- **What you are asked to do**
Please retype the listing below word for word, from its first line up to and including the line with "Reading left to".

- **Provided entries**
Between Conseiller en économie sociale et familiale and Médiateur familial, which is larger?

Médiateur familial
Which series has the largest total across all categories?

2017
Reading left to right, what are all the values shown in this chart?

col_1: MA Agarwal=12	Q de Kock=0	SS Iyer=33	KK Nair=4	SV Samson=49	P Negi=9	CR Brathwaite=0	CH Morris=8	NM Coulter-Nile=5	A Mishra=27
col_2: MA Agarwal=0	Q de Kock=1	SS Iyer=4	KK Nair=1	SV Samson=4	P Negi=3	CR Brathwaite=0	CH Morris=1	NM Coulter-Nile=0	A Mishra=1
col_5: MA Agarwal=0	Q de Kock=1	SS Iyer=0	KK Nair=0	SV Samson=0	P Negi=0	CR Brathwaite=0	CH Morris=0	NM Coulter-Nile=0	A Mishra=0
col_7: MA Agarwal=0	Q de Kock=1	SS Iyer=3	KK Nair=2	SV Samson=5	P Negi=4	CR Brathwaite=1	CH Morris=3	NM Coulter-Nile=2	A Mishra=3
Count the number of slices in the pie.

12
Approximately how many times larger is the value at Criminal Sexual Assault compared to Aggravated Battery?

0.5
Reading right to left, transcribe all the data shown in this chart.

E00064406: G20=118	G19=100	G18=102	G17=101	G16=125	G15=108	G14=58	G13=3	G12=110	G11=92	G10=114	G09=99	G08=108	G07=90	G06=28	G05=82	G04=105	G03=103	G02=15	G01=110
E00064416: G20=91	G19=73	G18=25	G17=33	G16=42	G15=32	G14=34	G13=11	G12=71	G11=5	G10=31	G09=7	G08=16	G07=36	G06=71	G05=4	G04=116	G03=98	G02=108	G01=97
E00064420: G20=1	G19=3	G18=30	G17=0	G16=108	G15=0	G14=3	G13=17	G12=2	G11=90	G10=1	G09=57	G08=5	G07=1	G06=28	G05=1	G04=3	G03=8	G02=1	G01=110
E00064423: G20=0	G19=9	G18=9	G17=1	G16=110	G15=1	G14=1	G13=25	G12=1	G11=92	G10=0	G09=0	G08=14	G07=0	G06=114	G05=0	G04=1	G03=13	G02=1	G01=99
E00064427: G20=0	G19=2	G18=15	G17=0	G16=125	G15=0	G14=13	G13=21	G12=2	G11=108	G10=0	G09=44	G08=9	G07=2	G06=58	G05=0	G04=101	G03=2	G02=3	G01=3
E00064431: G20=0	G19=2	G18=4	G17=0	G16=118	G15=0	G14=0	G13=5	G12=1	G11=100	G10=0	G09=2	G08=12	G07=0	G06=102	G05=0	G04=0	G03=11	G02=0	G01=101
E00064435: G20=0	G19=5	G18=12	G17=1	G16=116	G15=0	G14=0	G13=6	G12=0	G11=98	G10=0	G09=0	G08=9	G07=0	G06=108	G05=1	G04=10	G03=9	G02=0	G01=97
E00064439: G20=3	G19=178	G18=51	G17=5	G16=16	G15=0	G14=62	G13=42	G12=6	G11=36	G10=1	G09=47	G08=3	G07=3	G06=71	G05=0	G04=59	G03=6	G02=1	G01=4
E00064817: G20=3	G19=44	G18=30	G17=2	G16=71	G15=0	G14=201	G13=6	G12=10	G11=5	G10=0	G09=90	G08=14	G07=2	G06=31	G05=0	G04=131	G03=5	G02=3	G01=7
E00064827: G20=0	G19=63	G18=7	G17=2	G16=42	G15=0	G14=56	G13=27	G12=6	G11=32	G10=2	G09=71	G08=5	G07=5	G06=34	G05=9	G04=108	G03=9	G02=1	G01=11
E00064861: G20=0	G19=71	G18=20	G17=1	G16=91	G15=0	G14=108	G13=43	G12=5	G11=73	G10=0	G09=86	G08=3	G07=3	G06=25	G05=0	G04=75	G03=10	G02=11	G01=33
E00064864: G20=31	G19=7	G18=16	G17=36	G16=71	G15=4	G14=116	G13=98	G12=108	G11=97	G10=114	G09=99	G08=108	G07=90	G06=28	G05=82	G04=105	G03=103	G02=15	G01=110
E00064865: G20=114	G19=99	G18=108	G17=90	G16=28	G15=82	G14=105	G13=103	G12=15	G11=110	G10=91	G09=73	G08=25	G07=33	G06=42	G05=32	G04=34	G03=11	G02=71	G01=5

- **Response to the exercise**
Between Conseiller en économie sociale et familiale and Médiateur familial, which is larger?

Médiateur familial
Which series has the largest total across all categories?

2017
Reading left to right, what are all the values shown in this chart?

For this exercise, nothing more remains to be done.